Sub-clustering cell types in STARmap mouse placenta 903-gene dataset: First, for 7224 ClusterMap-identified cells, we constructed two matrices: (1) cell by gene matrix, which is 7224 × 903 dimensions; (2) cell by cell niche composition matrix, which is 7224 × 12 dimensions. Next, for N cells of a certain cell type T, we got a N × 903 subset matrix and a N × 12 subset matrix, which provided gene expression and cell niche composition information about the N cells. Then, Louvain clustering was used to cluster the N × 903 gene expression matrix into S sub-types, and K-means clustering was used to cluster the N × 12 cell niche composition matrix into S sub-types. Finally, N cells were mapped to UMAP based on their gene expression and are colored based on two data clustering. Adjusted Rand index of two data clustering was computed.

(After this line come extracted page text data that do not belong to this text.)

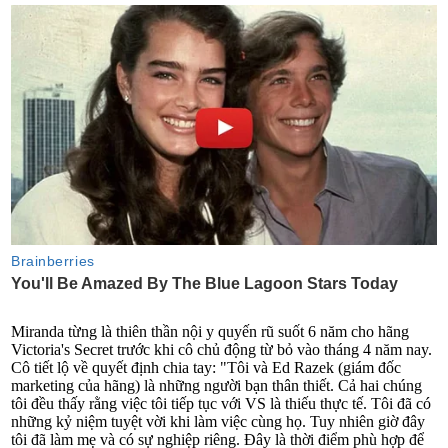
Miranda từng là thiên thần nội y quyến rũ suốt 6 năm cho hãng
Victoria's Secret trước khi cô chủ động từ bỏ vào tháng 4 năm nay.
Cô tiết lộ về quyết định chia tay: "Tôi và Ed Razek (giám đốc
marketing của hãng) là những người bạn thân thiết. Cả hai chúng
tôi đều thấy rằng việc tôi tiếp tục với VS là thiếu thực tế. Tôi đã có
những kỷ niệm tuyệt vời khi làm việc cùng họ. Tuy nhiên giờ đây
tôi đã làm mẹ và có sự nghiệp riêng. Đây là thời điểm phù hợp để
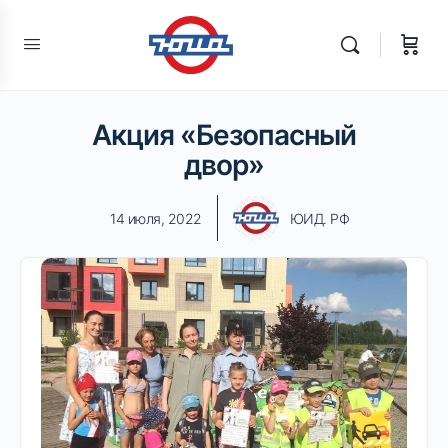
Акция «Безопасный
двор»
14 июля, 2022
ЮИД. РФ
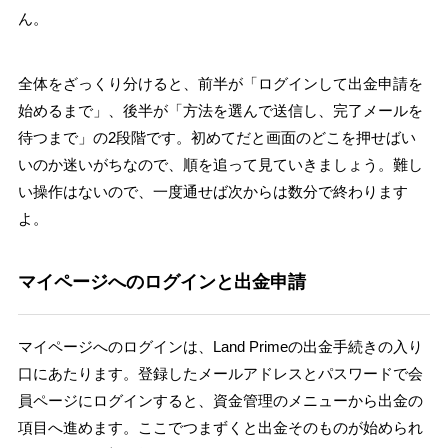
ん。
全体をざっくり分けると、前半が「ログインして出金申請を
始めるまで」、後半が「方法を選んで送信し、完了メールを
待つまで」の2段階です。初めてだと画面のどこを押せばい
いのか迷いがちなので、順を追って見ていきましょう。難し
い操作はないので、一度通せば次からは数分で終わります
よ。
マイページへのログインと出金申請
マイページへのログインは、Land Primeの出金手続きの入り
口にあたります。登録したメールアドレスとパスワードで会
員ページにログインすると、資金管理のメニューから出金の
項目へ進めます。ここでつまずくと出金そのものが始められ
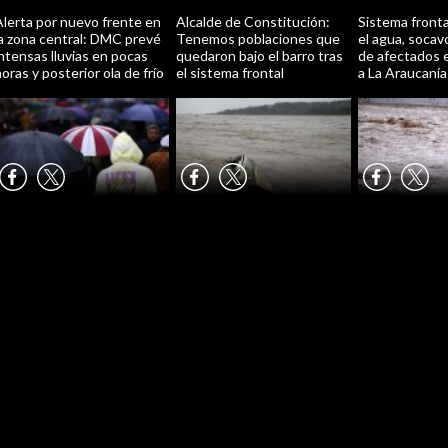
Alerta por nuevo frente en
Alcalde de Constitución:
Sistema fronta
la zona central: DMC prevé
Tenemos poblaciones que
el agua, socav
ntensas lluvias en pocas
quedaron bajo el barro tras
de afectados 
oras y posterior ola de frío
el sistema frontal
a La Araucanía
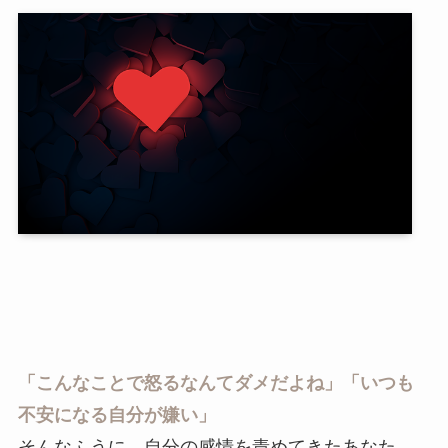
「こんなことで怒るなんてダメだよね」「いつも
不安になる自分が嫌い」
そんなふうに、自分の感情を責めてきたあなた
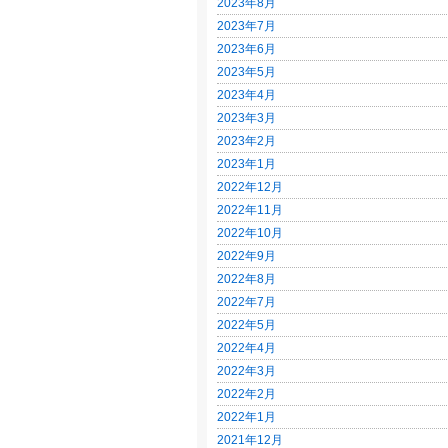
2023年8月
2023年7月
2023年6月
2023年5月
2023年4月
2023年3月
2023年2月
2023年1月
2022年12月
2022年11月
2022年10月
2022年9月
2022年8月
2022年7月
2022年5月
2022年4月
2022年3月
2022年2月
2022年1月
2021年12月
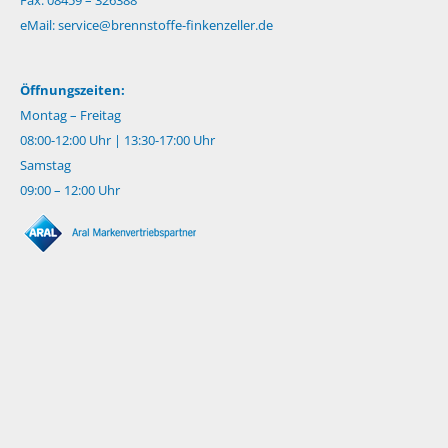
Fax: 08459 – 326388
eMail:
service@brennstoffe-finkenzeller.de
Öffnungszeiten:
Montag – Freitag
08:00-12:00 Uhr | 13:30-17:00 Uhr
Samstag
09:00 – 12:00 Uhr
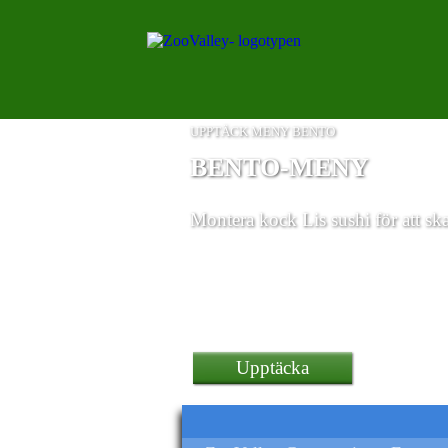
UPPTÄCK MENY BENTO
BENTO-MENY
Montera kock Lis sushi för att sk
i 32 GB gammal smartpho
Upptäcka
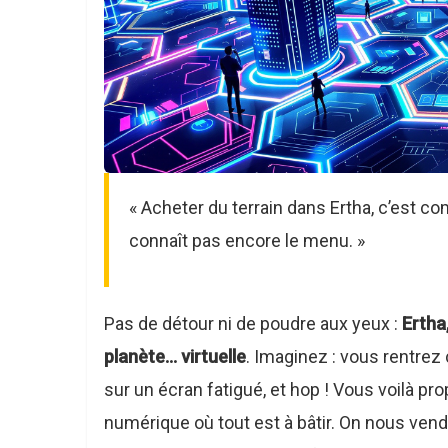
« Acheter du terrain dans Ertha, c’est c
connaît pas encore le menu. »
Pas de détour ni de poudre aux yeux :
Ertha
planète... virtuelle
. Imaginez : vous rentre
sur un écran fatigué, et hop ! Vous voilà p
numérique où tout est à bâtir. On nous vend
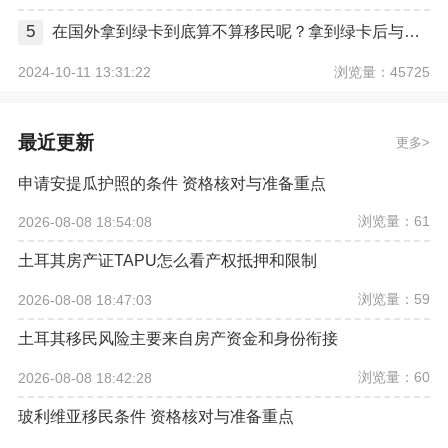
5
在国外拿到绿卡到底算不算移民呢？拿到绿卡后与正式移民有哪些区别？
浏览量：45725
2024-10-11 13:31:22
最近更新
更多
申请安提瓜护照的条件 资格核对与准备重点
浏览量：61
2026-08-08 18:54:08
土耳其房产证TAPU怎么看产权抵押和限制
浏览量：59
2026-08-08 18:47:03
土耳其移民风险主要来自房产资金和身份衔接
浏览量：60
2026-08-08 18:42:28
玻利维亚移民条件 资格核对与准备重点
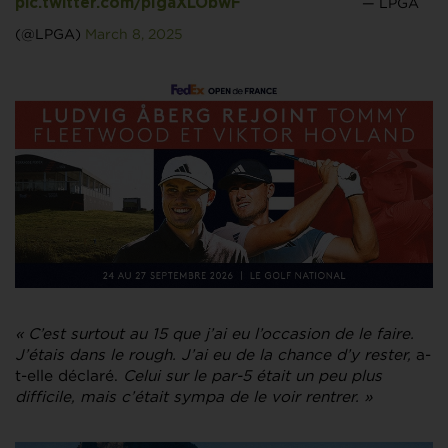
— LPGA
pic.twitter.com/pIgaXLObwF
(@LPGA)
March 8, 2025
« C’est surtout au 15 que j’ai eu l’occasion de le faire.
J’étais dans le rough. J’ai eu de la chance d’y rester,
a-
t-elle déclaré.
Celui sur le par-5 était un peu plus
difficile, mais c’était sympa de le voir rentrer. »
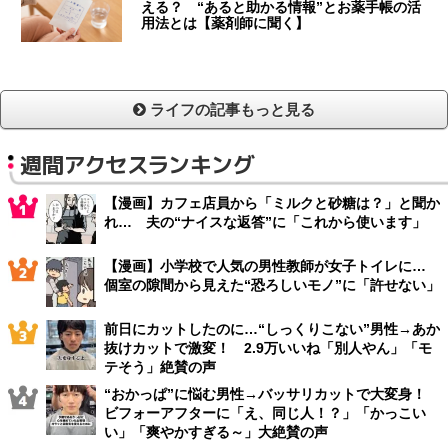
える？ “あると助かる情報”とお薬手帳の活
用法とは【薬剤師に聞く】
ライフの記事もっと見る
週間アクセスランキング
【漫画】カフェ店員から「ミルクと砂糖は？」と聞か
れ… 夫の“ナイスな返答”に「これから使います」
【漫画】小学校で人気の男性教師が女子トイレに…
個室の隙間から見えた“恐ろしいモノ”に「許せない」
前日にカットしたのに…“しっくりこない”男性→あか
抜けカットで激変！ 2.9万いいね「別人やん」「モ
テそう」絶賛の声
“おかっぱ”に悩む男性→バッサリカットで大変身！
ビフォーアフターに「え、同じ人！？」「かっこい
い」「爽やかすぎる～」大絶賛の声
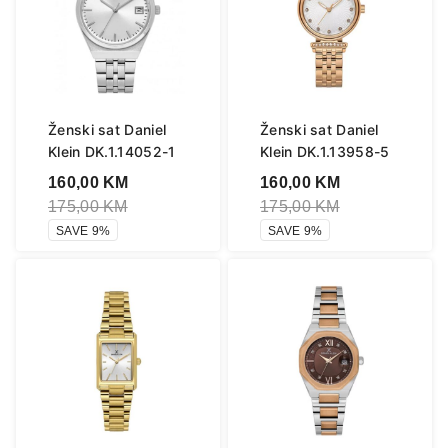
Ženski sat Daniel
Ženski sat Daniel
Klein DK.1.14052-1
Klein DK.1.13958-5
160,00
KM
160,00
KM
175,00
KM
175,00
KM
SAVE 9%
SAVE 9%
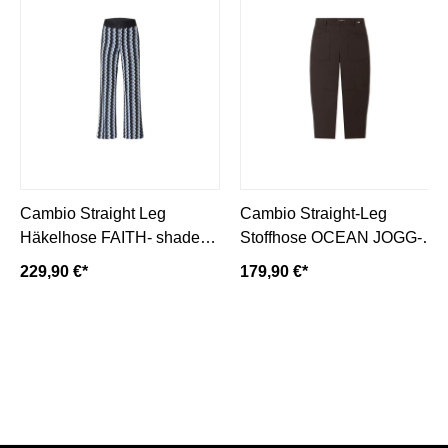
Cambio Straight Leg
Cambio Straight-Leg
Häkelhose FAITH- shades
Stoffhose OCEAN JOGG-
of blue/ blau
espresso/ dunkelbraun
229,90 €*
179,90 €*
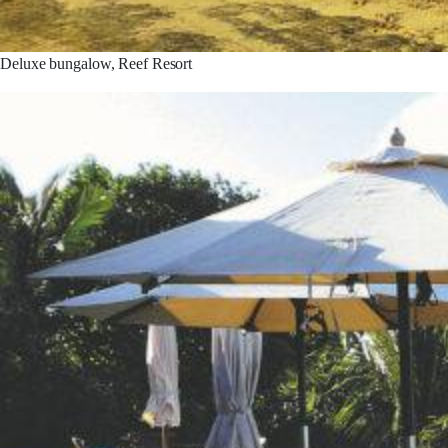
Deluxe bungalow, Reef Resort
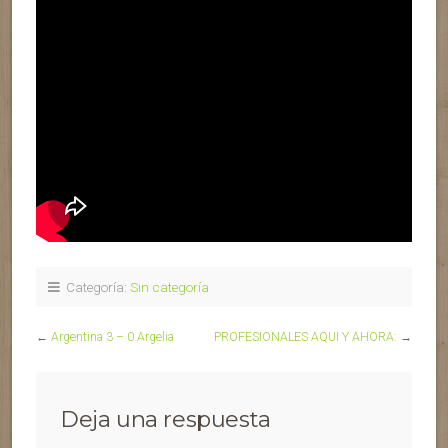
Categoría:
Sin categoría
←
Argentina 3 – 0 Argelia
PROFESIONALES AQUI Y AHORA:
→
Deja una respuesta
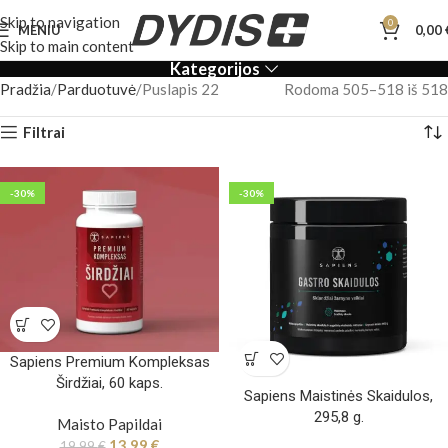
Skip to navigation
0
MENIU
0,00
Skip to main content
Kategorijos
Pradžia
Parduotuvė
Puslapis 22
Rodoma 505–518 iš 518
Filtrai
-30%
-30%
Sapiens Premium Kompleksas
Širdžiai, 60 kaps.
Sapiens Maistinės Skaidulos,
295,8 g.
Maisto Papildai
13,99
€
19,99
€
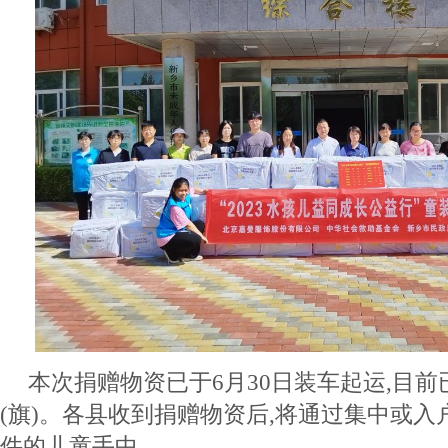
本次捐赠物资已于6月30日装车起运,目前
(旗)。各县收到捐赠物资后,将通过集中或
件的儿童手中。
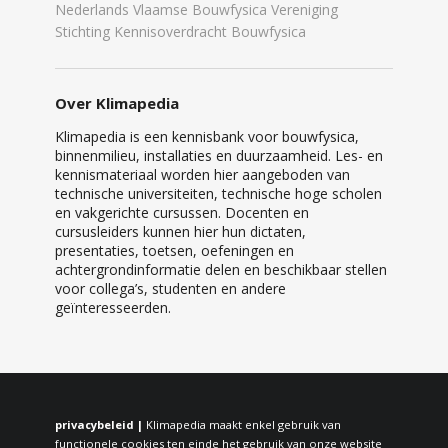
Nederlands Vlaamse Bouwfysica Vereniging
Stichting Kennisoverdracht Bouwfysica
Over Klimapedia
Klimapedia is een kennisbank voor bouwfysica,
binnenmilieu, installaties en duurzaamheid. Les- en
kennismateriaal worden hier aangeboden van
technische universiteiten, technische hoge scholen
en vakgerichte cursussen. Docenten en
cursusleiders kunnen hier hun dictaten,
presentaties, toetsen, oefeningen en
achtergrondinformatie delen en beschikbaar stellen
voor collega’s, studenten en andere
geïnteresseerden.
privacybeleid |
Klimapedia maakt enkel gebruik van
functionele cookies ten einde het gebruik van onze website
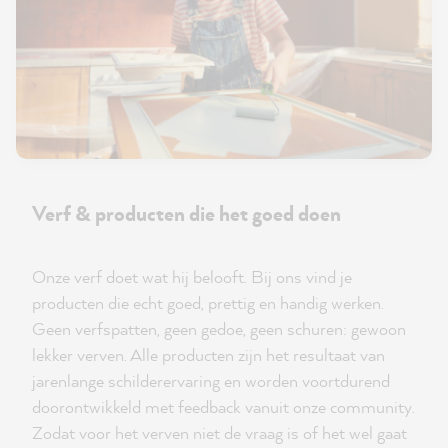
Verf & producten die het goed doen
Onze verf doet wat hij belooft. Bij ons vind je
producten die echt goed, prettig en handig werken.
Geen verfspatten, geen gedoe, geen schuren: gewoon
lekker verven. Alle producten zijn het resultaat van
jarenlange schilderervaring en worden voortdurend
doorontwikkeld met feedback vanuit onze community.
Zodat voor het verven niet de vraag is of het wel gaat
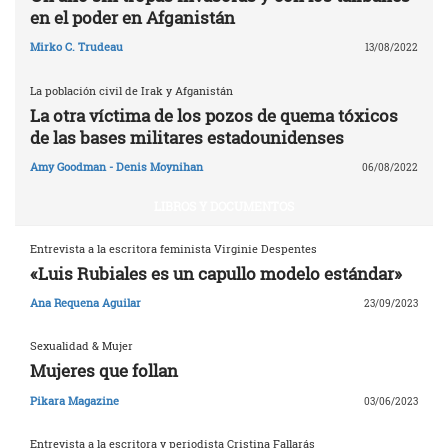
en el poder en Afganistán
Mirko C. Trudeau
13/08/2022
La población civil de Irak y Afganistán
La otra víctima de los pozos de quema tóxicos
de las bases militares estadounidenses
Amy Goodman - Denis Moynihan
06/08/2022
LIBROS Y DOCUMENTOS
Entrevista a la escritora feminista Virginie Despentes
«Luis Rubiales es un capullo modelo estándar»
Ana Requena Aguilar
23/09/2023
Sexualidad & Mujer
Mujeres que follan
Pikara Magazine
03/06/2023
Entrevista a la escritora y periodista Cristina Fallarás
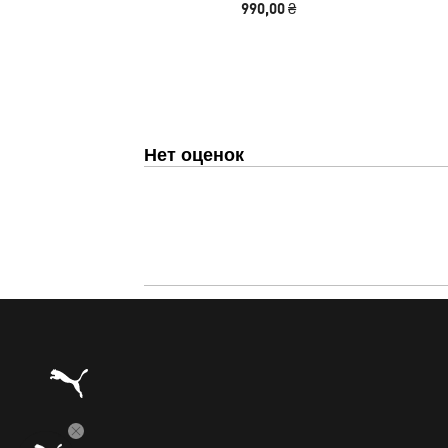
990,00 ₴
Нет оценок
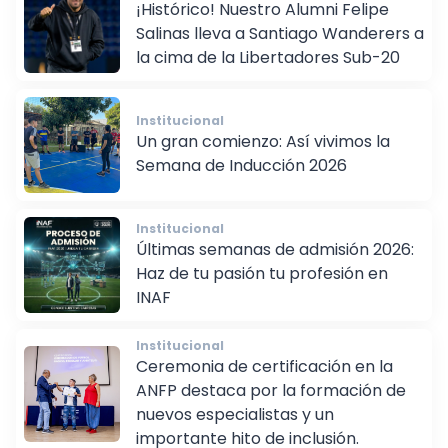
Alumni
¡Histórico! Nuestro Alumni Felipe
Salinas lleva a Santiago Wanderers a
la cima de la Libertadores Sub-20
Institucional
Un gran comienzo: Así vivimos la
Semana de Inducción 2026
Institucional
Últimas semanas de admisión 2026:
Haz de tu pasión tu profesión en
INAF
Institucional
Ceremonia de certificación en la
ANFP destaca por la formación de
nuevos especialistas y un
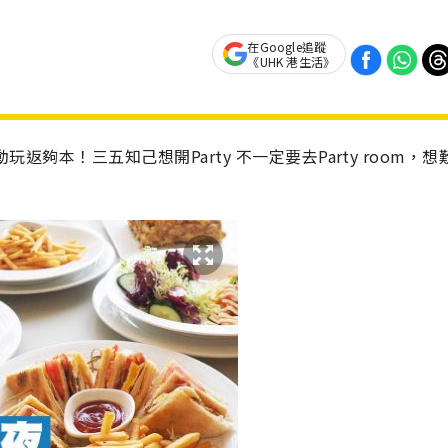
在Google追蹤
《UHK 港生活》
玩返夠本！三五知己想開Party 不一定要去Party room，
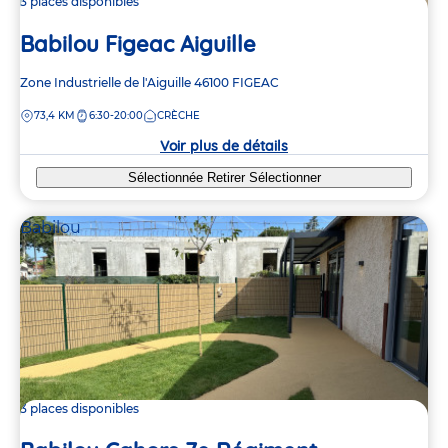
3 places disponibles
Babilou Figeac Aiguille
Adresse
Zone Industrielle de l'Aiguille
46100
FIGEAC
de
DISTANCE
73,4 KM
6:30-20:00
CRÈCHE
la
crèche
Voir plus de détails
Sélectionnée
Retirer
Sélectionner
Babilou
3 places disponibles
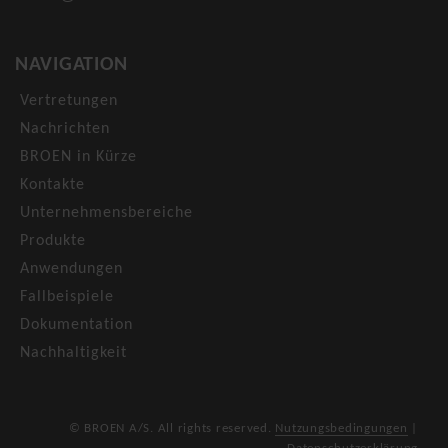
NAVIGATION
Vertretungen
Nachrichten
BROEN in Kürze
Kontakte
Unternehmensbereiche
Produkte
Anwendungen
Fallbeispiele
Dokumentation
Nachhaltigkeit
© BROEN A/S. All rights reserved.
Nutzungsbedingungen
|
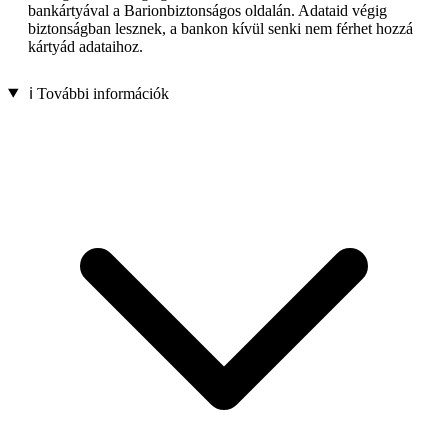
bankártyával a Barionbiztonságos oldalán. Adataid végig
biztonságban lesznek, a bankon kívül senki nem férhet hozzá
kártyád adataihoz.
ℹ️ További információk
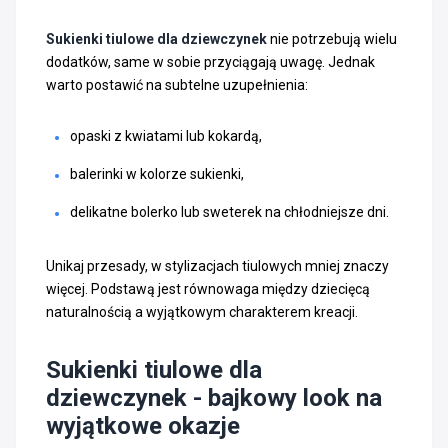
Sukienki tiulowe dla dziewczynek
nie potrzebują wielu
dodatków, same w sobie przyciągają uwagę. Jednak
warto postawić na subtelne uzupełnienia:
opaski z kwiatami lub kokardą,
balerinki w kolorze sukienki,
delikatne bolerko lub sweterek na chłodniejsze dni.
Unikaj przesady, w stylizacjach tiulowych mniej znaczy
więcej. Podstawą jest równowaga między dziecięcą
naturalnością a wyjątkowym charakterem kreacji.
Sukienki tiulowe dla
dziewczynek - bajkowy look na
wyjątkowe okazje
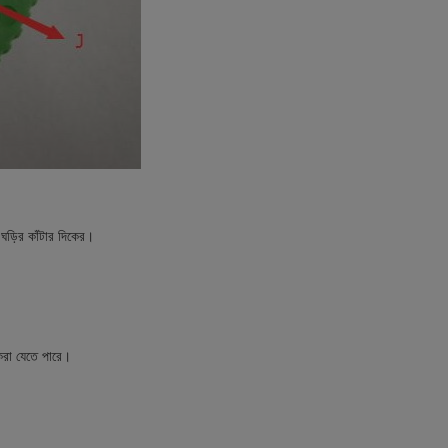
 ঘড়ির কাঁটার দিকের।
করা যেতে পারে।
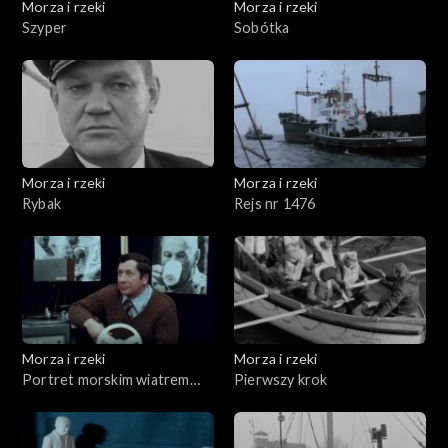
Morza i rzeki
Morza i rzeki
Szyper
Sobótka
Morza i rzeki
Morza i rzeki
Rybak
Rejs nr 1476
Morza i rzeki
Morza i rzeki
Portret morskim wiatrem
Pierwszy krok
rzeźbiony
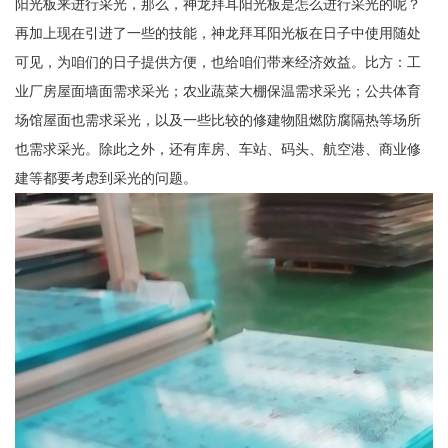
阳光板来进行采光，那么，神龙拜耳阳光板是怎么进行采光的呢？
再加上现在引进了一些的技能，神龙拜耳阳光板在日子中使用随处
可见，为咱们的日子提供方便，也给咱们带来经济效益。比方：工
业厂房屋面墙面需求采光；农业蔬菜大棚保温需求采光；公共体育
场馆屋面也需求采光，以及一些比较的修建物阻燃防腐隔热等场所
也需求采光。除此之外，还有库房、车站、码头、航空港、商业修
建等都要考虑到采光的问题。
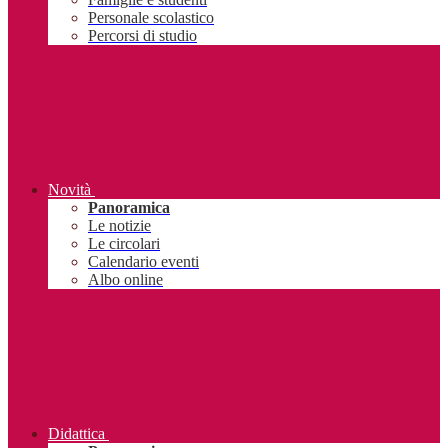
Personale scolastico
Percorsi di studio
Novità
Panoramica
Le notizie
Le circolari
Calendario eventi
Albo online
Didattica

Statistics and reproducibility

In Fig. 2e, the number of cells per cell type in each region are as follows: from L1 to HPC, eL2/3-A: 3, 164, 22, 12, 6, 1, 0; eL2/3-B: 0, 33, 4, 3, 2, 0, 0, 0;eL4: 0, 7, 135, 7, 0, 0, 0; eL5: 0, 1, 9, 62, 39, 2, 5; eL6: 0, 1, 0, 19, 133, 0, 2; Hpc: 0, 0, 0, 1, 0, 0, 9; Pv: 0, 7, 7, 16, 5, 0, 2; Vip: 4, 15, 2, 2, 1, 1, 2; Sst: 0, 6, 6, 13, 3, 0, 12; Others-In: 0, 0, 3, 6, 1, 2, 6; Astro: 7, 24, 12, 24, 14, 19, 21; Endo: 9, 39, 25, 30, 16, 3, 12; Micro: 6, 20, 6, 12, 3, 8, 7; Other: 4, 41, 22, 50, 20, 6, 7; Oligo: 1, 5, 7, 23, 13, 100, 15; and Smc. 10, 0, 0, 1, 0, 0, 1. In Fig. 3h, the number of cells in each region is as follows: I: 1457; II: 1796; III: 2816; IV: 777; and V: 378. In Fig. 6g, the number of cells in each cell type is as follows: Cardiomyocytes, 929; induced pluripotent stem (iPS) cells, 489; and mesenchymal stem cells (MSC), 101. In Fig. 6g, the number of cells per cell type in each region are as follows: from L1 to SC, eL2/3: 31, 1767, 965, 119, 113, 9, 173; eL4: 16, 722, 1596, 168, 89, 4, 136; eL5: 5, 39, 92, 1000, 596, 6, 202; eL6: 11, 74, 191, 541, 2500, 18, 550; Pv: 4, 6, 136, 183, 94, 7, 111; Sst: 97, 72, 101, 196, 81, 11, 136; Vip: 3, 22, 28, 66, 14, 1, 28; Other-In: 30, 78, 74, 83, 112, 39, 68; Astro: 275, 92, 65, 106, 104, 92, 256; and Oligo-A: 28, 33, 33, 80, 95, 1014,183; Oligo-B: 81, 63, 86, 158, 131, 536, 257. In Supplementary Fig. 3c, the number of manual annotated cells in each sample are as follows: BZ5: 1227; BZ9: 1318; BZ14:1203; BZ19: 1370; BD2: 951; BD6: 788; BY1: 1653; BY3:1008.

Animal experiment

C57BL/6 (female, 8–12 weeks) mice were purchased from the Jackson Laboratory (JAX). Animals were housed 2–5 per cage and kept on a reversed 12 h light-dark cycle with ad libitum food and water. For the mouse placenta dataset, we used snap-frozen tissue sections from C57BL/6 J x CAST/EiJ matings and performed STARmap to measure expression of 903 genes on the E14.5 mouse placenta tissue slices. Sex: female. Age: E14.5. Strain: C57BL/6 J x CAST/EiJ matings. Housing conditions: Mice were housed under standard barrier conditions at the Whitehead Institute for Biomedical Research. All procedures involving animals at the Broad Institute were conducted in accordance with the US National Institute of Health Guide for the Care and Use of Laboratory Animals under protocol number 0255-08-19. Experimental procedures were approved by the Institutional Animal Care and Use Committee of the Broad Institute of MIT and Harvard under protocol number 0255-08-19.

Reporting summary

Further information on research design is available in the Nature Research Reporting Summary linked to this article.